WORK ITEM:
Answer these questions from the article on night lighting and heart patients' recovery:
(a) How many nights did the animal models spend under their assigned lighting before the researchers checked their brain cells?
(b) What color are the lenses in the gaming glasses given to one group of hospitalized patients?
(c) Which part of the brain showed greater cell death with white light at night, and what is that part key to?

── DOCUMENT SEGMENT

Researchers at West Virginia University found that exposure to white light at night could impact the recovery of cardiac patients and dimming the light can reduce the damages.
With the results published in Experimental Neurology, the research team, led by Randy Nelson, who chairs the Department of Neuroscience in the WVU School of Medicine, linked white light at night to inflammation, brain-cell death and higher mortality risk in cardiac patients.
The researchers re-created cardiac arrest in animal models and divided the models into three groups that would spend their nights separately in dim red light, dim white light and the dark. After seven nights of this regimen, the researchers evaluated the health of the models’ brain cells and learned that spending the night time in white light at night caused multiple poor outcomes.
Cardiac arrest was more likely to be lethal for models in the white-light-at-night group, whereas the mortality rate in the red-light-at-night group did not differ from the group that stayed in darkness. The study also found that exposure to white light at night correlated to greater cell death in the hippocampus—a part of the brain that’s key to memory formation—and more aggressive inflammation overall.
“When you see long-wavelength, blue light first thing in the morning, those long wavelengths set your circadian clock to precisely 24 hours. The problem is, if you see a blue light at night—from your phones, TVs, computers and compact fluorescent lights—they’re disrupting your circadian system all night long. Those lights look white to us, but frankly, they’re mostly blue,” explained Nelson.
Laura Fonken, lead author on the study and an assistant professor at the University of Texas at Austin noted, “Our data suggest that a relatively simple shift—changing the light color from broad-spectrum white to a red hue—benefits outcomes in an animal model of cardiac arrest. If this also occurs in clinical populations, then it would be important because it would not require complicated clinical trials to implement for patients and could improve recovery from various other health events that require hospital stays.”
To that end, the researchers are exploring whether white light at night provokes a similar physiological response in people. For four nights in a row, they outfit one group of hospitalized cardiac patients in special “gaming glasses” with orange lenses that filter out the troublesome blue light. Wearing the glasses seems to bathe everything in warm, sunset tones. Another group of patients wears identically shaped glasses that have clear lenses, allowing the full spectrum of white light—including blue tones—to pass through.
(WVU neuroscientists are studying whether wearing glasses with orange lenses at night can improve outcomes in cardiac patients; image: WVU)
“The cool thing from our perspective is, we believe these longer-wavelength lights won’t have that detrimental effect, and people will recover faster,” Nelson said. If studies bear out the researchers’ hunch, gaming glasses may be an affordable, practical option for preserving brain function, reducing inflammation and lowering the risk of death in cardiac patients.

────
── EXTRACTED DATA

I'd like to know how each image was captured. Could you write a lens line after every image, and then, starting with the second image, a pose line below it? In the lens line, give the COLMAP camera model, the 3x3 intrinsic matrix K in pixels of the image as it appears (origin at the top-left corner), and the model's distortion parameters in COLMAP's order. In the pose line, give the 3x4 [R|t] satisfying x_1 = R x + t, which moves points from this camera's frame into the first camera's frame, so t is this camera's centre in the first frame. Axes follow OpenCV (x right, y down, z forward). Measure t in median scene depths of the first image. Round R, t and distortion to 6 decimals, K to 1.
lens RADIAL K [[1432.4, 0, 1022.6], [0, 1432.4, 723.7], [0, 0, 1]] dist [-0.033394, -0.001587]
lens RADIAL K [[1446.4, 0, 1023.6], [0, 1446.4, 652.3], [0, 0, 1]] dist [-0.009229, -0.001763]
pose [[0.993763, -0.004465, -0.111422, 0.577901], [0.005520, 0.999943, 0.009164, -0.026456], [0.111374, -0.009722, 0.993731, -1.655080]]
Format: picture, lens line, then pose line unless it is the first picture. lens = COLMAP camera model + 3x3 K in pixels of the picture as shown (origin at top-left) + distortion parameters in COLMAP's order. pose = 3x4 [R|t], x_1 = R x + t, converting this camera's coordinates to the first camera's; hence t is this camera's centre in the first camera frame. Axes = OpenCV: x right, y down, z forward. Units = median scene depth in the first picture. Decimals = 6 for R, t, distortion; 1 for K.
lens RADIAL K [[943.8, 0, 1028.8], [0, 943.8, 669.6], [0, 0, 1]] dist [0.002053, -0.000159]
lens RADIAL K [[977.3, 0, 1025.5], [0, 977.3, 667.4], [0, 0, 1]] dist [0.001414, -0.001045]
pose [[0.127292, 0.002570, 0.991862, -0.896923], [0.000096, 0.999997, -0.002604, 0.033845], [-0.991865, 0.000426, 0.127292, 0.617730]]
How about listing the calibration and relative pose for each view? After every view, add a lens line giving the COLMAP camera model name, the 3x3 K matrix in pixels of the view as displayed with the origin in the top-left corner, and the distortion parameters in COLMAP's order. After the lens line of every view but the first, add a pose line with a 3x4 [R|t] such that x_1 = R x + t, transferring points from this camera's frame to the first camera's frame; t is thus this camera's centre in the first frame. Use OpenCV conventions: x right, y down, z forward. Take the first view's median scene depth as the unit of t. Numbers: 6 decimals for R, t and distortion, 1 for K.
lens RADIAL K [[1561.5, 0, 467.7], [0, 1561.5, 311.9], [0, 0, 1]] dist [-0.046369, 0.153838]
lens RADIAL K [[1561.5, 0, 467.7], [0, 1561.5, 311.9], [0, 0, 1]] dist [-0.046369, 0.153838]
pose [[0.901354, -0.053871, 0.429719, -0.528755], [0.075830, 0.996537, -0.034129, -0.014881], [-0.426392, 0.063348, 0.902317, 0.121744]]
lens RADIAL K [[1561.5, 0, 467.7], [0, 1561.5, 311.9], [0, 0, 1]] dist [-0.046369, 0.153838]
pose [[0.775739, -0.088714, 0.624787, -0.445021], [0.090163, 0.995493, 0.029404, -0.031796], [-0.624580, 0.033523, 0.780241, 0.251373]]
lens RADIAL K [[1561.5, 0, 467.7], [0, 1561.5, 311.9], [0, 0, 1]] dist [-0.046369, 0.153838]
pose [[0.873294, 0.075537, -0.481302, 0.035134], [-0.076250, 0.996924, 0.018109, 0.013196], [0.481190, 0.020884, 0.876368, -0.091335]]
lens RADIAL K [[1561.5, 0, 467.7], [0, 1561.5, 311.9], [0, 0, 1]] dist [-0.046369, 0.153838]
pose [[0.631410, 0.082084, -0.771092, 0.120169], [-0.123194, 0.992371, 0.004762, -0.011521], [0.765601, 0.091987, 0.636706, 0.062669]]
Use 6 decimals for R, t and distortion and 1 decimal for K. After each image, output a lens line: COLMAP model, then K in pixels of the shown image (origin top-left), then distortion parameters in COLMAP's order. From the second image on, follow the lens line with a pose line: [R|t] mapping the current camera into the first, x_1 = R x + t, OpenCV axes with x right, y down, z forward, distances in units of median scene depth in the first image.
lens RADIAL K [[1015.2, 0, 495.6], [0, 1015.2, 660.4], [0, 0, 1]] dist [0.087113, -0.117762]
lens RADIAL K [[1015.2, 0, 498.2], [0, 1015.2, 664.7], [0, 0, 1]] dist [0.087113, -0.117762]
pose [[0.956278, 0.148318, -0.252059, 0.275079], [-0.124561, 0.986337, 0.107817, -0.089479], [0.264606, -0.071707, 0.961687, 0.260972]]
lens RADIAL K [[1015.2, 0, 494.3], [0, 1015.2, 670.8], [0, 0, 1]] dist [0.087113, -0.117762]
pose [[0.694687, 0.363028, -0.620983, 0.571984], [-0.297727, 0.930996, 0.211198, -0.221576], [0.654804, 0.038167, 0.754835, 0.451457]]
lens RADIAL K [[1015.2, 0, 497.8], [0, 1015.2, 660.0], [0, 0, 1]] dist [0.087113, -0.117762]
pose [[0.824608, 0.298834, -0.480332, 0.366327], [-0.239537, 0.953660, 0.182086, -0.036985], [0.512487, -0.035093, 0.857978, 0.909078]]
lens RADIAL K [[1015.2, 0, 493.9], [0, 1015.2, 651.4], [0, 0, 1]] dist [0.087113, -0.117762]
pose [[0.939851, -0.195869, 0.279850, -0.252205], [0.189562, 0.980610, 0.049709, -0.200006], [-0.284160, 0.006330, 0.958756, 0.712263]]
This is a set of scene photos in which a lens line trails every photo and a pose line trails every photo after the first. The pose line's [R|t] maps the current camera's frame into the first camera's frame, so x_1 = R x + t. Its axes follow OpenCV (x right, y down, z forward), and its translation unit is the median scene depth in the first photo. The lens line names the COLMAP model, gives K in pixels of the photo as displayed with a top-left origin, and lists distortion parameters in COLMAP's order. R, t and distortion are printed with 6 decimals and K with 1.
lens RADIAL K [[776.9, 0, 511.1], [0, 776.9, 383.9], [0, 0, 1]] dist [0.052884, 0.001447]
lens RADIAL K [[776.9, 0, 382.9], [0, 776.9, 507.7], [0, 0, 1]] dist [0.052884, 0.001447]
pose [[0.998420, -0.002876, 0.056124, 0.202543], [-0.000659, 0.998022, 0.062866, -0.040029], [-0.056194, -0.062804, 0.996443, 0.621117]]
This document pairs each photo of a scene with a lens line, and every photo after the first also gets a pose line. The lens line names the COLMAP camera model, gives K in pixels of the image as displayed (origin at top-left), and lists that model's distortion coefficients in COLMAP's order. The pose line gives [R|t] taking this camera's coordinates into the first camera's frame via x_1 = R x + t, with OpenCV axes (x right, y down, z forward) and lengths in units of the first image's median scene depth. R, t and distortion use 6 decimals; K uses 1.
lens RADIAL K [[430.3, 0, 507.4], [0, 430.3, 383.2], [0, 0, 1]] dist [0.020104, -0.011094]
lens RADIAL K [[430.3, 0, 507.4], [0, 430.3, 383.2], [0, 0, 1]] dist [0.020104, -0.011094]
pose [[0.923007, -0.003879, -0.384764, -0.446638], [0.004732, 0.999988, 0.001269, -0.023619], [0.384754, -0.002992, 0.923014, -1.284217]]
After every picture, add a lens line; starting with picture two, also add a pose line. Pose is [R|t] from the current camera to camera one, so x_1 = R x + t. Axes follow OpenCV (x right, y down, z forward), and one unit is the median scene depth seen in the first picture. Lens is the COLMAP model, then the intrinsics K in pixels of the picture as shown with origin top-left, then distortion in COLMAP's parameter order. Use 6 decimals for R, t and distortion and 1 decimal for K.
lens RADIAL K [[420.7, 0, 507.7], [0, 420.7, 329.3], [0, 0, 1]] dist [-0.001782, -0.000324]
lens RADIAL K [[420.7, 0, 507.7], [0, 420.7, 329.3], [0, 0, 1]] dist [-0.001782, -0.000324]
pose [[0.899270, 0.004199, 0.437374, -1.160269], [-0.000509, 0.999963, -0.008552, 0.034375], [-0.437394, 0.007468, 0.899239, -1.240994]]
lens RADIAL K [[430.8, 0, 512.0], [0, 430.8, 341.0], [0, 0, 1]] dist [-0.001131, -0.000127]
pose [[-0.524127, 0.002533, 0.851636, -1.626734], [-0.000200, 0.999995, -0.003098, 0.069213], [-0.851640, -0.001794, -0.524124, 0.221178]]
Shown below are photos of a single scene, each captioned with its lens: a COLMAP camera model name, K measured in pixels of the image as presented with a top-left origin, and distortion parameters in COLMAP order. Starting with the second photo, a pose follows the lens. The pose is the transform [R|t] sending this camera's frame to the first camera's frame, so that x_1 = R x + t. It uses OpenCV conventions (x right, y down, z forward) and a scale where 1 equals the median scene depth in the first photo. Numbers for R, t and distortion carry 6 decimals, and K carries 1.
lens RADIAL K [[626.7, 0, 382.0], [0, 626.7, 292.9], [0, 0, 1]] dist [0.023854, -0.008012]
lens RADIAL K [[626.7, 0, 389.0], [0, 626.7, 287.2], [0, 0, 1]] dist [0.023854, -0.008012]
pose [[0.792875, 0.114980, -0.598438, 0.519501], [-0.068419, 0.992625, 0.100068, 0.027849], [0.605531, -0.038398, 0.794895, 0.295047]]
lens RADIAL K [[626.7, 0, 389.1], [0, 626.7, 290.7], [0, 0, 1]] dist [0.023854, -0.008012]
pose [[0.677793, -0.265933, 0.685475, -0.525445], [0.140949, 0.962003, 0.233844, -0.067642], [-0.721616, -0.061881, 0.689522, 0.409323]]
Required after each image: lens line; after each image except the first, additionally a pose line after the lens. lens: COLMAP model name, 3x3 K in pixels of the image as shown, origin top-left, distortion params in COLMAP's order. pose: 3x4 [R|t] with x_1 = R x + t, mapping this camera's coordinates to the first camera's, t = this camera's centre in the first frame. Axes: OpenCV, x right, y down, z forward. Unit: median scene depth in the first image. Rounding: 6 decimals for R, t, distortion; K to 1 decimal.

────

ANSWER TO THIS EXERCISE:
(a) Seven nights.
(b) Orange.
(c) The hippocampus, which is key to memory formation.